Immediately after completing the wake up exercise, proceed to a set of heavy Barbell Shrugs – 3-8 reps

Horizontal Shrug Movement

  • Heavy Partial: N/A
  • Isos: Iso Face Pulls into the floor – Just like a regular standing cable face pull, except you are lying on your back and pushing your elbows back into the immovable floor – Repeat for 3-8 reps holding each rep for 1 sec.
  • Plyos : Reverse elbow strikes into a heavy bag – 3-8 reps per arm

  • Vibrations: Face Pulls using a Jump Stretch band – 3-8 reps – as fast as possible

Immediately after completing the wake up exercise, proceed to a set of Standing Cable Face Pulls – 3-8 reps

Shoulders

Overhead Pressing Movement

  • Heavy Partial: Standing or Seated Partial Shoulder Press out of a Power Rack

  • Isos: Isometric Shoulder Press – Shoulder Press into an immovable object -  Hold for 2-5 seconds for 3-8 reps

  • Plyos: Medicine Ball Shoulder Press Throws-  Repeat for 3-8 reps – think speed!!!

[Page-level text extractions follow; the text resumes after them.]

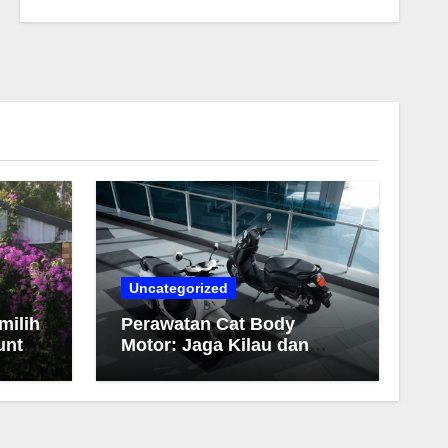
Uncategorized
milih
Perawatan Cat Body
untuk
Motor: Jaga Kilau dan
Warna Tetap Awet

  • Vibrations: Shoulder press using bands – 3-8 reps – moving as fast as possible. Remember, think hummingbird wings

Immediately after completing the wake up exercise, proceed to a set of heavy Shoulder Presses – 3-8 reps – using either barbells or dumbbells

Lateral Raise Movement

Normally, I wouldn’t use this technique for an isolation exercise such as this, but feel free…

  • Heavy Partial: N/A
  • Isos: Isometric Lateral Raise – Lateral Raise into an immovable object (ex. Power Rack) -  Hold for 2-5 seconds for 3-8 reps per arm
  • Plyos: N/A
  • Vibrations: Super-speed Lateral Raises using bands – 3-8 reps – moving as fast as possible. ala Speedy Gonzales

Immediately after completing the wake up exercise, proceed to a set of heavy Lateral Raises – 3-8 reps – using either barbells or dumbbells

DeadPool muscle

Reverse Lateral Raise Movement

Normally, I wouldn’t use this technique for an isolation exercise such as this, but feel free…

  • Heavy Partial: N/A
  • Isos: Isometric Lateral Raise – Reverse Lateral Raise into an immovable object (ex. Power Rack) -  Hold for 2-5 seconds for 3-8 reps per arm
  • Plyos: N/A
  • Vibrations: Super-speed Reverse Lateral Raises using bands – 3-8 reps – moving as fast as possible. ala Speedy Gonzales

Immediately after completing the wake up exercise, proceed to a set of heavy Lateral Raises – 3-8 reps – using either barbells or dumbbells

Biceps

  • Heavy Partial: Cheating Bicep Curls  or Partial Range Bicep Curls – 3-8 reps

  • Isos: Isometric Bicep Curl – Curl a barbell into an immovable object (ex. Power Rack) -  Hold for 2-5 seconds for 3-8 reps per arm

  • Plyos: Drop & Catch Bicep Curls – Start by holding a barbell at the top position of a bicep curl. As you start to lower the barbell, let it drop and catch it while your elbows are still bent. This will take some practice. You don’t want to drop the barbell. – 3-8 reps
  • Vibrations: Super-speed Bicep curls using bands – 3-8 reps – moving as fast as possible. ala Speedy Gonzales

Immediately after completing the wake up exercise, proceed to a set of heavy Bicep Curls – 3-8 reps – keep the form strict…not like the cheat curls

Triceps

  • Heavy Partial: Partial Dips, Partial Close Grip Bench Press or Partial Pushdowns- 3-8 reps

  • Isos: Isometric Close Grip Bench Press or Iso Pushdown- Your tricep force vs an immovable object (ex. Power Rack) -  Hold for 2-5 seconds for 3-8 reps

  • Plyos: Close Grip Plyo Push Ups  – 3-8 reps

  • Vibrations: Super-speed Pushdowns – 3-8 reps – moving as fast as possible.

Immediately after completing the wake up exercise, proceed to a set of heavy Dips, Close Grip Bench or Pushdowns – 3-8 reps – keep the form strict.

Okay, that’s enough for today. This post is too long already.